Bourse halts trade in Oando shares
Trading in Nigerian oil company Oando’s shares was halted on the Lagos and Johannesburg stock exchanges on Thursday morning following an order by Nigeria’s Securities and Exchange Commission (SEC).
A statement issued via the JSE’s Sens service said Oando’s listing had been suspended “pending clarification following the review of subsequent correspondence received on October 18 from the Nigerian Stock Exchange and SEC”.
Oando said it would “provide a full statement of the company’s position as soon as possible”.

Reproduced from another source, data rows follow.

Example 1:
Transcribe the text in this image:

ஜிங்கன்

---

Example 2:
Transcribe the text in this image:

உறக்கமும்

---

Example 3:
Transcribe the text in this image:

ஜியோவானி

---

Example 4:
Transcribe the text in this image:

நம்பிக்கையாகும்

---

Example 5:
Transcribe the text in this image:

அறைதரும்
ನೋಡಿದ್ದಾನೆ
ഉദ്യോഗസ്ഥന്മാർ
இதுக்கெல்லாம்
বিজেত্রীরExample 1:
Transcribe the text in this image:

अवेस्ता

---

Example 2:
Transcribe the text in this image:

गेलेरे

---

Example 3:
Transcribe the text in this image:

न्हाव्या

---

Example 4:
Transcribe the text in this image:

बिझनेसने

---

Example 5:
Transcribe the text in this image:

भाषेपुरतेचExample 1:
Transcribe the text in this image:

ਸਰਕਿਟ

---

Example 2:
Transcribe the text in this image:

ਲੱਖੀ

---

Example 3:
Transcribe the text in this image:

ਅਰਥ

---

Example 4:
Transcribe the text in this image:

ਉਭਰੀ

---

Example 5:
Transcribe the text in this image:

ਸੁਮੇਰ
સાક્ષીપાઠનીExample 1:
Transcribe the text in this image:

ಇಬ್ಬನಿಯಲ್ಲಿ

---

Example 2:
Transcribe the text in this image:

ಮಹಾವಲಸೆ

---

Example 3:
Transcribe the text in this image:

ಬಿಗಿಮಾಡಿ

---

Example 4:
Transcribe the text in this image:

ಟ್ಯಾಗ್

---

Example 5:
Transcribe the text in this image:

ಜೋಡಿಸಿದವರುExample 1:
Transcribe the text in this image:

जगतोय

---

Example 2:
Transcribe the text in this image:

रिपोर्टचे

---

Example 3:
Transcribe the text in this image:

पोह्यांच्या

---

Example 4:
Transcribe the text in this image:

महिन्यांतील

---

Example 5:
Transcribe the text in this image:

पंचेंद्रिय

On July 14, Oando said its attention had been drawn to a report released by Channels TV stating that Oando was “under a comprehensive investigation” by the SEC “following petitions filed by some foreign investors in Oando regarding its shareholding structure following the $1.65bn cash that Oando paid in June 2014 to acquire the oil production assets of Conoco-Phillips in Nigeria”. Oando said in July that it “understands that the SEC is in receipt of correspondence containing (in our opinion) unsubstantiated, misleading and defamatory claims with respect to various matters that had already received board, shareholder and, where required, SEC approval”.

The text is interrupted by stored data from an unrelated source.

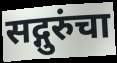
सद्गुरुंचा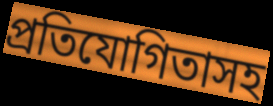
প্রতিযোগিতাসহ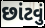
છાંટવુંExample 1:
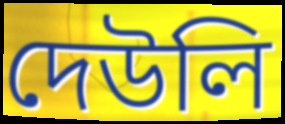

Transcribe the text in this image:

দেউলি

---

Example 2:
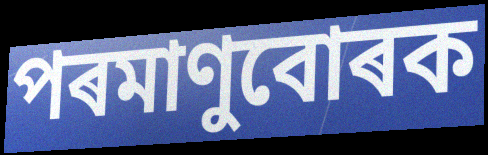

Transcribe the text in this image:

পৰমাণুবোৰক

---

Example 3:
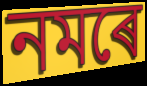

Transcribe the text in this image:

নমৰে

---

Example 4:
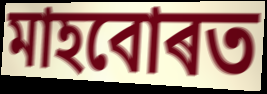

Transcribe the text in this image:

মাহবোৰত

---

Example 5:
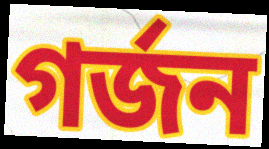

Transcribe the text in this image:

গৰ্জন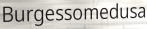
Burgessomedusa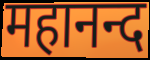
महानन्द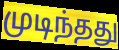
முடிந்தது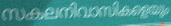
സകലനിവാസികളെയും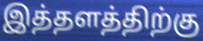
இத்தளத்திற்கு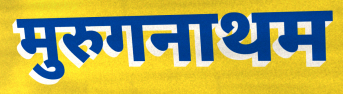
मुरुगनाथम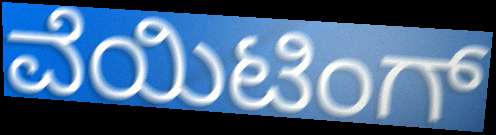
ವೆಯಿಟಿಂಗ್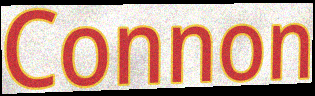
Connon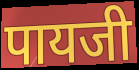
पायजीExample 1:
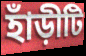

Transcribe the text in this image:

হাঁড়ীটি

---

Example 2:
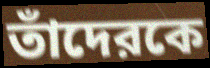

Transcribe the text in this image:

তাঁদেরকে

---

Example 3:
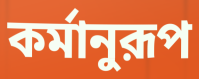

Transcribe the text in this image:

কর্মানুরূপ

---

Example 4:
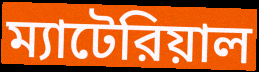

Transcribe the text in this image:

ম্যাটেরিয়াল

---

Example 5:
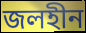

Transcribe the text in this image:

জলহীন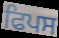
ਫਿਪਸ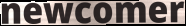
newcomer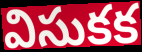
విసుకక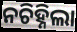
ନଚିହ୍ନିଲା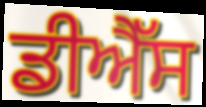
ਡੀਐੱਸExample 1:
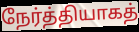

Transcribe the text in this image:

நேர்த்தியாகத்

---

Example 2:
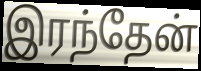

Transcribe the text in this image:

இரந்தேன்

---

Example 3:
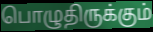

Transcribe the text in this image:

பொழுதிருக்கும்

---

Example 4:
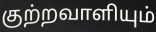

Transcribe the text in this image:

குற்றவாளியும்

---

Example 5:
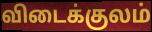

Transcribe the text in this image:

விடைக்குலம்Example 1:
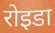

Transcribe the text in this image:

रोइडा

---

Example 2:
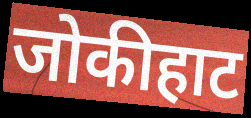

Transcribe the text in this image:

जोकीहाट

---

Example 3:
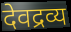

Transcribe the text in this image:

देवद्रव्य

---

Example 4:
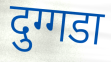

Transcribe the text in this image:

दुग्गडा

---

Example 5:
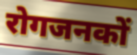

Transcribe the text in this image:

रोगजनकों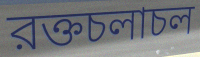
রক্তচলাচল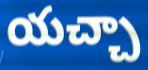
యచ్చా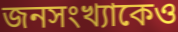
জনসংখ্যাকেও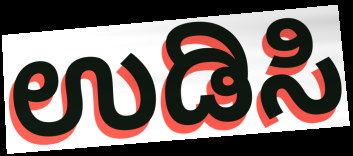
ಉಡಿಸಿ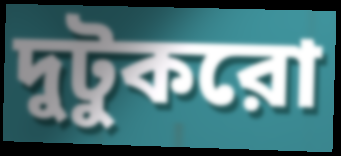
দুটুকরোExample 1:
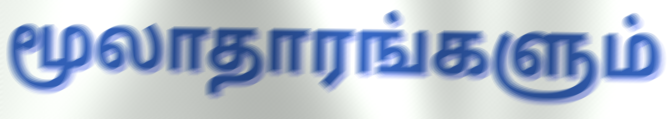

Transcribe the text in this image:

மூலாதாரங்களும்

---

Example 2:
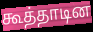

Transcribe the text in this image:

கூத்தாடின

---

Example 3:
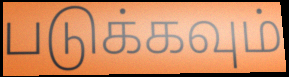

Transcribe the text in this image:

படுக்கவும்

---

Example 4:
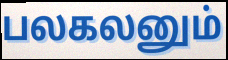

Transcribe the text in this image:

பலகலனும்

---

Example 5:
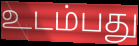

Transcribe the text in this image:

உடம்பது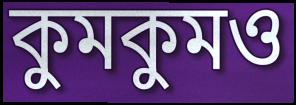
কুমকুমও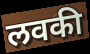
लवकी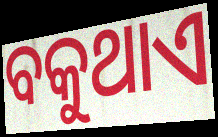
ବକୁଥାଏ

On August 28, Oando issued a statement listing the investors who had petitioned the SEC as an institution called Ansbury as well as an individual called Alhaji Mangal.
Oando disputed Ansbury had a right to petition because it was not a direct investor in the oil group, owning shares via “a company domiciled in a jurisdiction outside Nigeria which in turn holds shares in a Nigerian investment company that is a shareholder in Oando”.
Mangal said in his petition to the SEC that he owned 17.9% of Oando, which the oil company disputed, saying its records showed he owned 4% directly, and had failed to disclose a 13.9% indirect holding as required by Nigerian law.